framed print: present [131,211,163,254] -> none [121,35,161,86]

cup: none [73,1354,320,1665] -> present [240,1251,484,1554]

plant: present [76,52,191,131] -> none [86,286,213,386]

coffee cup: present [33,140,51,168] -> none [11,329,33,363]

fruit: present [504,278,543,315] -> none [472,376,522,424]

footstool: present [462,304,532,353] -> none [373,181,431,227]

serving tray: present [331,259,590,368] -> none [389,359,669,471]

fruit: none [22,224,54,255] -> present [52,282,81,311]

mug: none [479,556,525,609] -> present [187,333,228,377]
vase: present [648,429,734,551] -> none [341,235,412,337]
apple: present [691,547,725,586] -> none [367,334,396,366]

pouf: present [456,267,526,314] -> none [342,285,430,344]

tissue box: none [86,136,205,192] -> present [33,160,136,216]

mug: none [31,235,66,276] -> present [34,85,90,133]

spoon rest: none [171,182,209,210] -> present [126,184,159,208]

········

▸ Request
Could you copy exactly the lines from the one containing "vase: present [648,429,734,551]" through the end of the records above, and nothing more?

▸ Expected answer
vase: present [648,429,734,551] -> none [341,235,412,337]
apple: present [691,547,725,586] -> none [367,334,396,366]

pouf: present [456,267,526,314] -> none [342,285,430,344]

tissue box: none [86,136,205,192] -> present [33,160,136,216]

mug: none [31,235,66,276] -> present [34,85,90,133]

spoon rest: none [171,182,209,210] -> present [126,184,159,208]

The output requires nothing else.